Reputation: 19
I am reverse engineering a MS Access query that flags duplicates and then decides which one to keep based on some conditions. I found the duplicates using a group by statement. My issue is finding a way to write the conditions down. What the MS Access query did was sort by the conditions and then used the FIRST
function to pick the row that fulfilled most of the conditions.

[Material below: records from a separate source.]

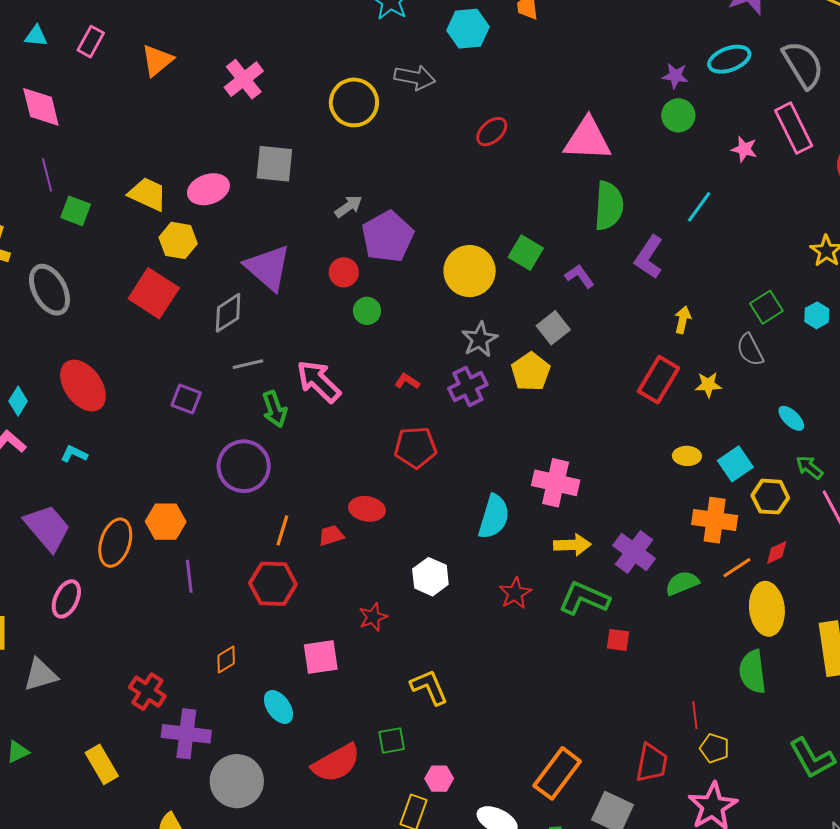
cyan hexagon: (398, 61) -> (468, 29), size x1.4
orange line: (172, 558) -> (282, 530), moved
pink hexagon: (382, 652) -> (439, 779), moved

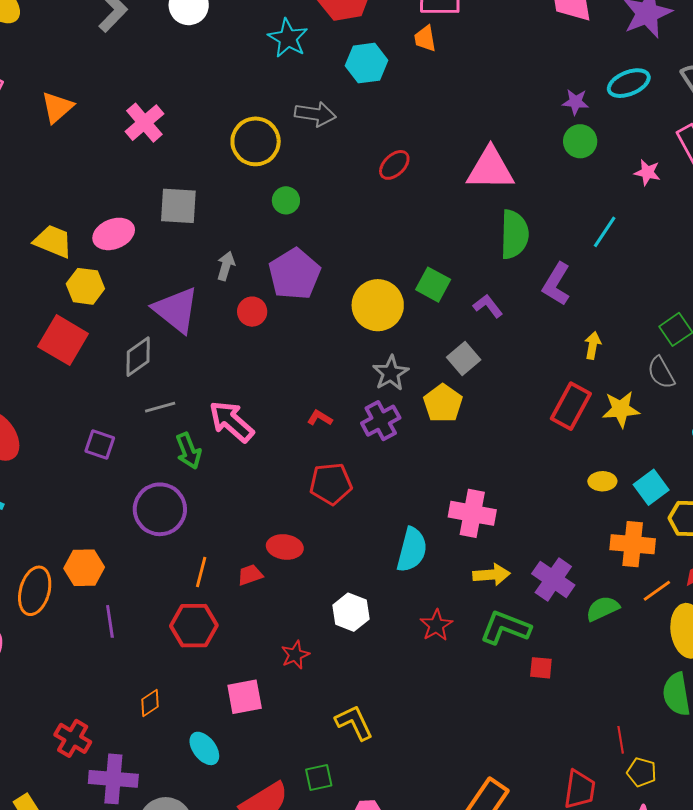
gray arrow: (348, 206) -> (226, 266), moved, turned -36
green circle: (367, 311) -> (286, 200), moved
yellow star: (708, 385) -> (621, 409), size x1.4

SQL Server does not use FIRST
, any ideas to go around FIRST
to do this?
The best I have been able to think of was using max(Opportunity)
which would return an instance of the field but without any of the criteria to pick the duplicate.
MS Access query:
SELECT Dup_A_Open_04_Temp1.[RequFX_Req_ID_Cont_ID:],
First(Dup_A_Open_04_Temp1.[Oppty ID]) AS [FirstOfOppty ID], First(Dup_A_Open_04_Temp1.[Op id]) AS [FirstOfOp id], "Surving Oppty" AS Dup_A_Resolution
FROM Dup_A_Open_04_Temp1
GROUP BY Dup_A_Open_04_Temp1.[RequFX_Req_ID_Cont_ID:], "Surving Oppty";
[FirstOfOppty ID]
and [FirstofOp id]
are the ones that have to be picked by the conditions.
Upvotes: 1
Views: 549
Reputation: 1059
Using ROW_NUMBER() to identify duplicate rows:
SELECT t1.[RequFX_Req_ID_Cont_ID:], t1.[Oppty ID] AS [FirstOfOppty ID],
t1.[Op id] AS [FirstOfOp id],
ROW_NUMBER() OVER(PARTITION BY t1.[RequFX_Req_ID_Cont_ID:] ORDER BY t1.[Oppty ID]) AS ROWNUMBER
FROM Dup_A_Open_04_Temp1 t1
WHERE ROWNUMBER > 1
Upvotes: 1
Reputation: 222502
You should be able to use window function RANK() ... OVER()
. The partition corresponds to the non-aggregated columns of your original query:
SELECT *
FROM (
SELECT
[RequFX_Req_ID_Cont_ID:],
[Oppty ID] AS [FirstOfOppty ID],
[Op id] AS [FirstOfOp id],
"Surving Oppty",
RANK() OVER(PARTITION BY Dup_A_Open_04_Temp1.[RequFX_Req_ID_Cont_ID:] ORDER BY Opportunity DESC) rn
FROM Dup_A_Open_04_Temp1 t
) x
WHERE rn = 1
Note: since your original query has no ordering, it is hard to tell exactly which column should be used in the ORDER BY
clause of the window RANK()
. Based on your description of the problem, I picked column Opportunity
. You might need to adapt this to your exact use case.